TASK:
Find "13: (297, 455)" in the entries below; copy that line through the last, exactly, with no pictures.
________
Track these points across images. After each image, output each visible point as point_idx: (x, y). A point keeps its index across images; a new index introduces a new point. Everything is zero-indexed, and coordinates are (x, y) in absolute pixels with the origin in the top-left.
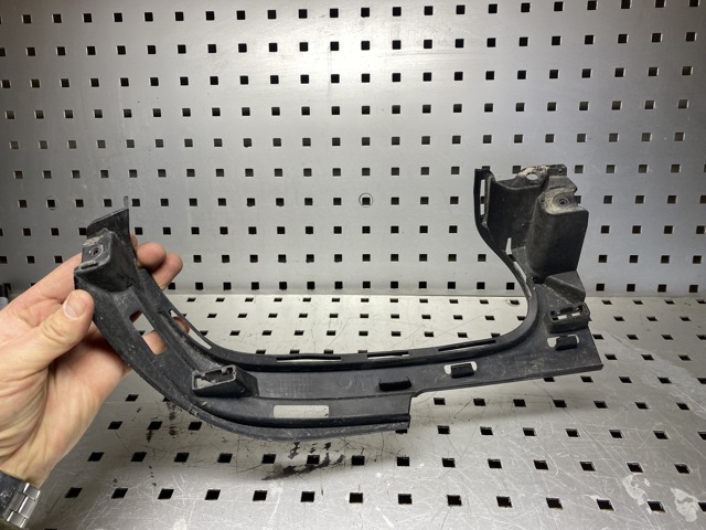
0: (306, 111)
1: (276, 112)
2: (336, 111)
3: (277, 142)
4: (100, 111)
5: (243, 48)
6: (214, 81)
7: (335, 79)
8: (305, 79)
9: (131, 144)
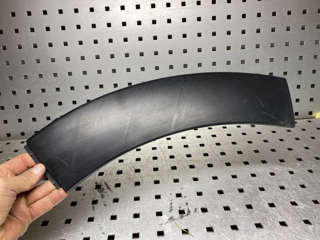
0: (140, 39)
1: (126, 40)
2: (155, 38)
3: (127, 55)
4: (36, 44)
5: (107, 9)
6: (94, 26)
7: (154, 22)
8: (139, 23)
9: (53, 60)
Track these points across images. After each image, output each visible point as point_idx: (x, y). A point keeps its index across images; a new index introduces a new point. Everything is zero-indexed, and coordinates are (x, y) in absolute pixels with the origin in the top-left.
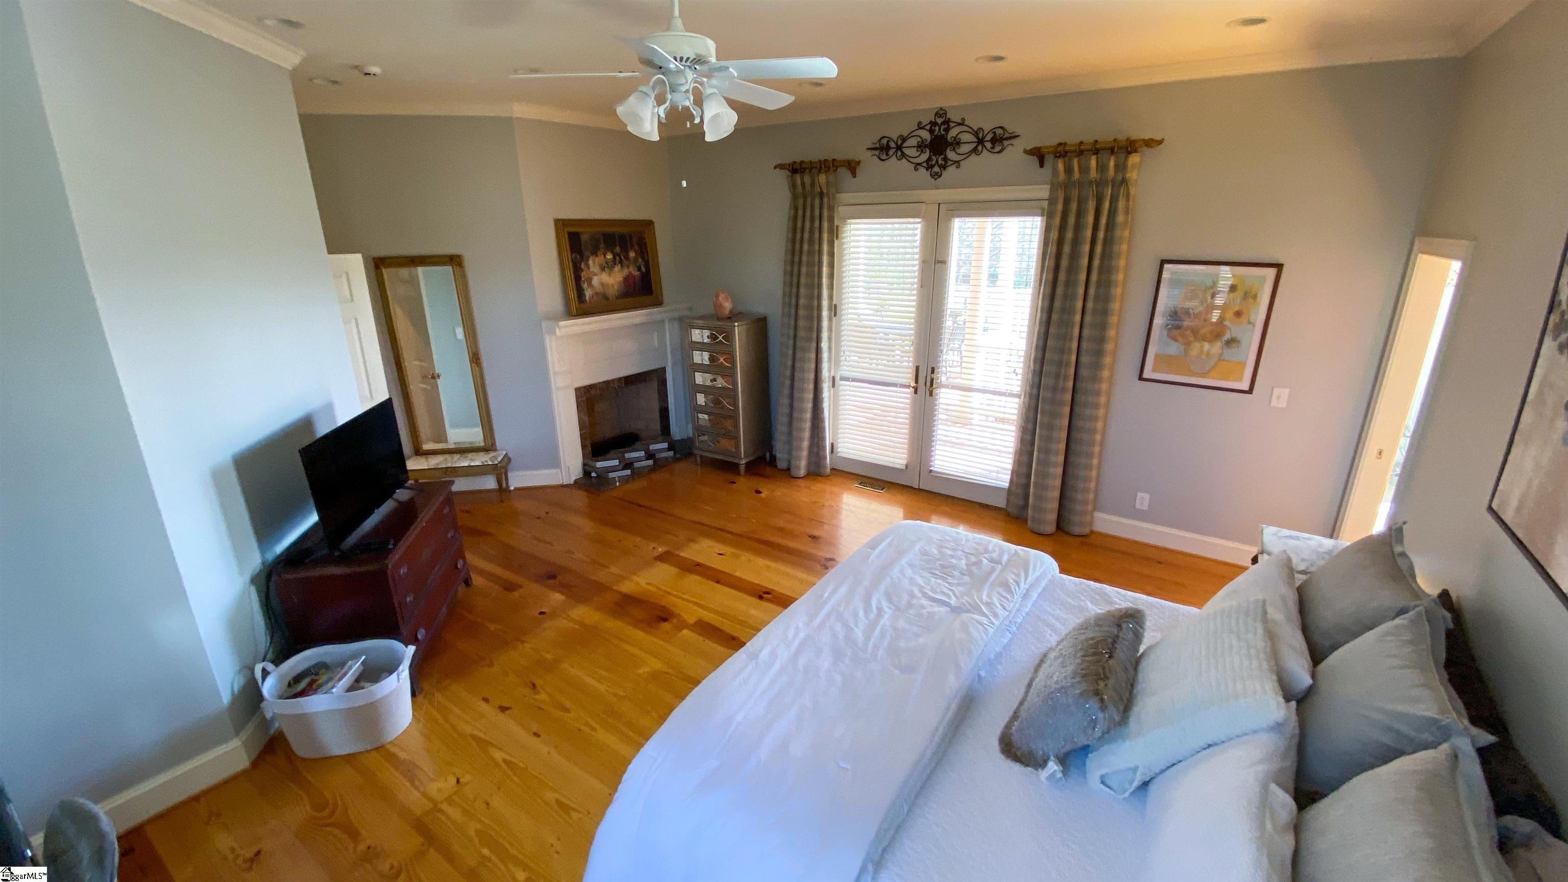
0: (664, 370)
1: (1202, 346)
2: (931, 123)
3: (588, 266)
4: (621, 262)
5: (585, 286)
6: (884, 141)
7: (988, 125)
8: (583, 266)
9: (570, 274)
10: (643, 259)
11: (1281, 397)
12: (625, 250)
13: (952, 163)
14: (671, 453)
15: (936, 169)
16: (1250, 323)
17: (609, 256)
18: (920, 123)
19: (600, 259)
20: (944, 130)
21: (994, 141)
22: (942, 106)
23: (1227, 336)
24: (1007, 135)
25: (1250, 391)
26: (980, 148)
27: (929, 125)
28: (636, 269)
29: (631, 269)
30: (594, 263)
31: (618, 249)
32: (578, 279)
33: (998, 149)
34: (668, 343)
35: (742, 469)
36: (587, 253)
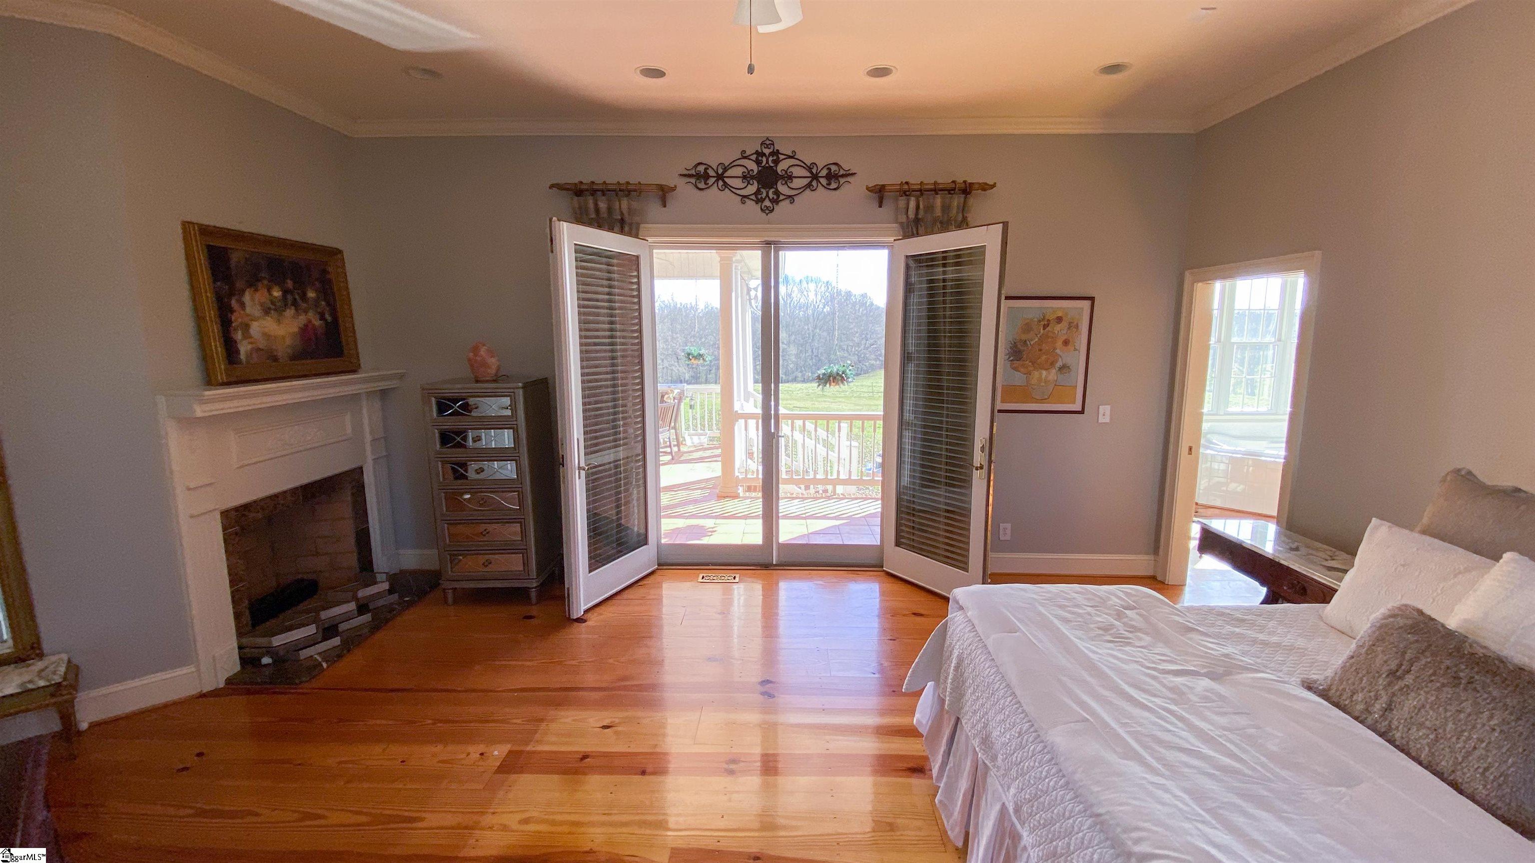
0: (360, 470)
1: (1041, 374)
2: (757, 153)
3: (243, 305)
4: (295, 304)
5: (239, 336)
6: (701, 169)
7: (821, 159)
8: (234, 303)
9: (211, 313)
10: (328, 304)
11: (1105, 414)
12: (301, 285)
13: (784, 197)
14: (395, 597)
15: (767, 203)
16: (1075, 350)
17: (277, 293)
18: (743, 152)
19: (261, 296)
20: (774, 161)
21: (830, 177)
22: (768, 135)
23: (1059, 364)
24: (842, 172)
25: (1082, 412)
26: (814, 183)
27: (755, 156)
28: (318, 316)
29: (311, 314)
30: (253, 300)
31: (290, 284)
32: (226, 324)
33: (834, 185)
34: (367, 429)
35: (533, 594)
36: (239, 284)
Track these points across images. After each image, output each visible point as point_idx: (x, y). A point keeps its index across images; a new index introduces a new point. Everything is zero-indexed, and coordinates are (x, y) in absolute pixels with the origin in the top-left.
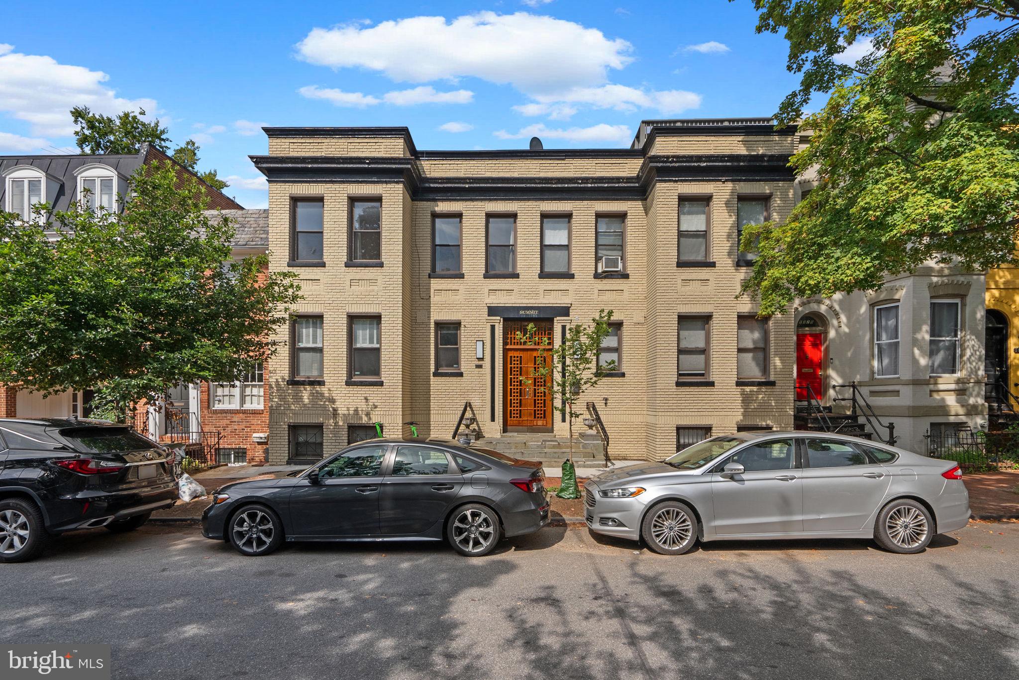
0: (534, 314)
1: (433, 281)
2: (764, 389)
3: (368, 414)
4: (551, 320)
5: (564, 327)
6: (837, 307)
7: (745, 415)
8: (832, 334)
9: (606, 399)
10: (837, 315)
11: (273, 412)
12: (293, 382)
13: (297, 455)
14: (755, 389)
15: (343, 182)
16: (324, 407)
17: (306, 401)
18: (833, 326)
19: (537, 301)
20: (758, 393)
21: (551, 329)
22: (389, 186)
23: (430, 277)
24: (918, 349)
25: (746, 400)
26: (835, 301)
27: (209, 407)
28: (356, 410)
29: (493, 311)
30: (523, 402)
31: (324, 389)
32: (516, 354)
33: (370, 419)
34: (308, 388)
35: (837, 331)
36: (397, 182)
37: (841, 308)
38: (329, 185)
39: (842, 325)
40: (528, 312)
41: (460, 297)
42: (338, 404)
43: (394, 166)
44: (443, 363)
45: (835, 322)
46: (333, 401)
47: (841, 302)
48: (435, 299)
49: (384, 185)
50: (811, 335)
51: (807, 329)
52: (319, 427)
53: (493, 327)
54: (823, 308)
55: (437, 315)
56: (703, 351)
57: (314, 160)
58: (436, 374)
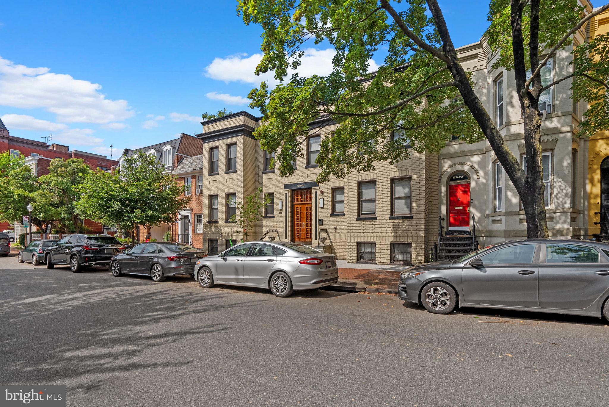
________
SOLVED PROBLEM:
13: (297, 455)
14: (755, 389)
15: (343, 182)
16: (324, 407)
17: (306, 401)
18: (833, 326)
19: (537, 301)
20: (758, 393)
21: (551, 329)
22: (389, 186)
23: (430, 277)
24: (918, 349)
25: (746, 400)
26: (835, 301)
27: (209, 407)
28: (356, 410)
29: (493, 311)
30: (523, 402)
31: (324, 389)
32: (516, 354)
33: (370, 419)
34: (308, 388)
35: (837, 331)
36: (397, 182)
37: (841, 308)
38: (329, 185)
39: (842, 325)
40: (528, 312)
41: (460, 297)
42: (338, 404)
43: (394, 166)
44: (443, 363)
45: (835, 322)
46: (333, 401)
47: (841, 302)
48: (435, 299)
49: (384, 185)
50: (811, 335)
51: (807, 329)
52: (319, 427)
53: (493, 327)
54: (823, 308)
55: (437, 315)
56: (703, 351)
57: (314, 160)
58: (436, 374)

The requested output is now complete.